Danny let out a long, sighing breath and nodded. “But I don't know if it will work. I never did it with anyone looking at me before. And Tony doesn't always come, anyway.”
“If he doesn't, he doesn't,” Edmonds said. “I just want you to try.”
“Okay.”
He dropped his gaze to Edmonds's slowly swinging loafers and cast his mind outward toward his mommy and daddy. They were here someplace… right beyond that wall with the picture on it, as a matter of fact. In the waiting room where they had come in. Sitting side by side but not talking. Leafing through magazines. Worried. About him.
He concentrated harder, his brow furrowing, trying to get Into the feeling of his mommy's thoughts. It was always harder when they weren't right there in the room with him. Then he began to get it. Mommy was thinking about a sister. Her sister. The sister was dead. His mommy was thinking that was the main thing that turned her mommy into such a
(hitch?)
into such an old biddy. Because her sister had died. As a little girl she was
(hit by a car oh god i could never stand anything like that again like aileen but what if he's sick really sick cancer spinal meningitis leukemia brain tumor like john gunther's son or muscular dystrophy oh jeez kids his age get leukemia all the time radium treatments chemotherapy we couldn't afford anything like that but of course they just can't turn you out to die on the street can they and anyway he's all right all right all right you really shouldn't let yourself think)
(Danny-)
(about aileen and)
(Dannee-)
(that car)
(Dannee-)
But Tony wasn't there. Only his voice. And as it faded, Danny followed it down into darkness, falling and tumbling down some magic hole between Dr. Bill's swinging loafers, past a loud knocking sound, further, a bathtub cruised silently by in the darkness with some horrible thing lolling in it, past a sound like sweetly chiming church bells, past a clock under a dome of glass.

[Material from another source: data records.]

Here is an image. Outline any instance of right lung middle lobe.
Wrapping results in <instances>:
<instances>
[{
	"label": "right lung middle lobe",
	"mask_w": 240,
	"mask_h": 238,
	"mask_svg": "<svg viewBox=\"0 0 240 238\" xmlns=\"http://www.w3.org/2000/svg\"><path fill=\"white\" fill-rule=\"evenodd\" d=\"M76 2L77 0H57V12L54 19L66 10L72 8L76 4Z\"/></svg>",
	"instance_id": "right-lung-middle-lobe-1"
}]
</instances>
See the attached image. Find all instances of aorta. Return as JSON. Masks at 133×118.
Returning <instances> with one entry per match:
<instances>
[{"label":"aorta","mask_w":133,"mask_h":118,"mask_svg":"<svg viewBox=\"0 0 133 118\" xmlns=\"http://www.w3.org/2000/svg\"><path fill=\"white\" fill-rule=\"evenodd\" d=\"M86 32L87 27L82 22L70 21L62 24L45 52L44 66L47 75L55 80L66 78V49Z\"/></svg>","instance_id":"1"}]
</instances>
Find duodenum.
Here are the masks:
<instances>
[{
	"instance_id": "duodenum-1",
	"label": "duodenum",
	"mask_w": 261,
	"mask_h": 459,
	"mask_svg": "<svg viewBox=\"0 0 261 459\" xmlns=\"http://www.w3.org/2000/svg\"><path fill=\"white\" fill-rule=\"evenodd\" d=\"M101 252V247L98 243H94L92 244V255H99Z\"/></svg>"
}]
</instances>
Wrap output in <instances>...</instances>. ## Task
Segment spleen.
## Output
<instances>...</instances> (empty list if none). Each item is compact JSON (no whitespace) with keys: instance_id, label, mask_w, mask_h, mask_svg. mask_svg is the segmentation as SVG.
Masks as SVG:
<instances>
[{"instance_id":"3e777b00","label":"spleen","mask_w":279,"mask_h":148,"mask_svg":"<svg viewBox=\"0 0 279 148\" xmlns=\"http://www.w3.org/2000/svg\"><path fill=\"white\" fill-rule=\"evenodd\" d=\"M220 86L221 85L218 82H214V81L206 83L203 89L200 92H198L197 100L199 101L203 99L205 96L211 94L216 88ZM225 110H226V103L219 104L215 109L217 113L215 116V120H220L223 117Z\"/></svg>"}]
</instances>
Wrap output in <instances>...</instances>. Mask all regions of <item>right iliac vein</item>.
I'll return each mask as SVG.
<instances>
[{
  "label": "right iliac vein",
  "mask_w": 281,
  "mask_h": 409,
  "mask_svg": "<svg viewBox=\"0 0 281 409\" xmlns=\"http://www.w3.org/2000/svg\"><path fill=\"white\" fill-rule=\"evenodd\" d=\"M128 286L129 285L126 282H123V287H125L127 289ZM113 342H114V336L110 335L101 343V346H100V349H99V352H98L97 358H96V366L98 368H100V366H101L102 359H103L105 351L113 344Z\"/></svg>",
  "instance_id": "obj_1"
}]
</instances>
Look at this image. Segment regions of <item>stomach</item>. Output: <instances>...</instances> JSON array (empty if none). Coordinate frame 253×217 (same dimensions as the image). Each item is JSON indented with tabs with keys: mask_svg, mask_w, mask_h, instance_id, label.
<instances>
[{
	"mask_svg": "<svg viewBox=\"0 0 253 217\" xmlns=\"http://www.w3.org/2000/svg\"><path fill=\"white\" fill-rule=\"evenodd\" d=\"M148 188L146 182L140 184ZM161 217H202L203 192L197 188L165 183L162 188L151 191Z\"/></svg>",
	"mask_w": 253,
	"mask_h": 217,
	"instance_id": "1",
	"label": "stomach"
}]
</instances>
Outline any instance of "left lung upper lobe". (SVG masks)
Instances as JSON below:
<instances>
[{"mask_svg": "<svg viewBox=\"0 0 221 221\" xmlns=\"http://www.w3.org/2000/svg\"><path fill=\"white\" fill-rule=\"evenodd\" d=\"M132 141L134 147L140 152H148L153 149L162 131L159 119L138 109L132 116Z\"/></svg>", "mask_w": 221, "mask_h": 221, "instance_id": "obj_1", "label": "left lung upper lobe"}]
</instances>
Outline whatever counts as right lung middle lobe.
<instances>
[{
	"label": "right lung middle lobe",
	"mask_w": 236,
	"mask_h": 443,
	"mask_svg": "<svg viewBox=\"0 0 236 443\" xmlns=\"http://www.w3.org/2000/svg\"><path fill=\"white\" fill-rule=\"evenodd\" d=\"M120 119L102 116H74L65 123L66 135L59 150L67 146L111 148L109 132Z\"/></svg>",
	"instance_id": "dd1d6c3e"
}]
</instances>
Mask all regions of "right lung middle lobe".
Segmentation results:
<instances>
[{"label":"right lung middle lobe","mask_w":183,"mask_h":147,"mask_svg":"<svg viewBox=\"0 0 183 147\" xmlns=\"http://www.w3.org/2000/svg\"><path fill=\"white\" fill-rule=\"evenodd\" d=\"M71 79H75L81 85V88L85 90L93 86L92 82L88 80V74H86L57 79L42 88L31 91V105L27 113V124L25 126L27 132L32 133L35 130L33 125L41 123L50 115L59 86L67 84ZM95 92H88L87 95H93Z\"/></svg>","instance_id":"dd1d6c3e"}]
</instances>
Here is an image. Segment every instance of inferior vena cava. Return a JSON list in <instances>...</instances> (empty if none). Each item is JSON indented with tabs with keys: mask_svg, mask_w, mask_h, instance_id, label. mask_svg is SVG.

Then the dark was pierced feebly by a single light, festooned with cobwebs. The weak glow disclosed a stone floor that looked damp and unpleasant. Somewhere not far distant was a steady mechanical roaring sound, but muted, not frightening. Soporific. It was the thing that would be forgotten, Danny thought with dreamy surprise.
As his eyes adjusted to the gloom he could see Tony just ahead of him, a silhouette. Tony was looking at something and Danny strained his eyes to see what it was.
(Your daddy. See your daddy?)
Of course he did. How could he have missed him, even in the basement light's feeble glow? Daddy was kneeling on the floor, casting the beam of a flashlight over old cardboard boxes and wooden crates. The cardboard boxes were mushy and old; some of them had split open and spilled drifts of paper onto the floor. Newspapers, books, printed pieces of paper that looked like bills. His daddy was examining them with great interest. And then Daddy looked up and shone his flashlight in another direction. Its beam of light impaled another book, a large white one bound with gold string. The cover looked like white leather. It was a scrapbook. Danny suddenly needed to cry out to his daddy, to tell him to leave that book alone, that some books should not be opened. But his daddy was climbing toward it.
The mechanical roaring sound, which he now recognized as the boiler at the Overlook which Daddy checked three or four times every day, had developed an ominous, rhythmic hitching. It began to sound like… like pounding. And the smell of mildew and wet, rotting paper was changing to something else-the high, junipery smell of the Bad Stuff. It hung around his daddy like a vapor as he reached for the book… and grasped it.
Tony was somewhere in the darkness
(This inhuman place makes human monsters. This inhuman place)
repeating the same incomprehensible thing over and over.
(makes human monsters.)
Falling through darkness again, now accompanied by the heavy, pounding thunder that was no longer the boiler but the sound of a whistling mallet striking silkpapered walls, knocking out whiffs of plaster dust. Crouching helplessly on the blue-black woven jungle rug.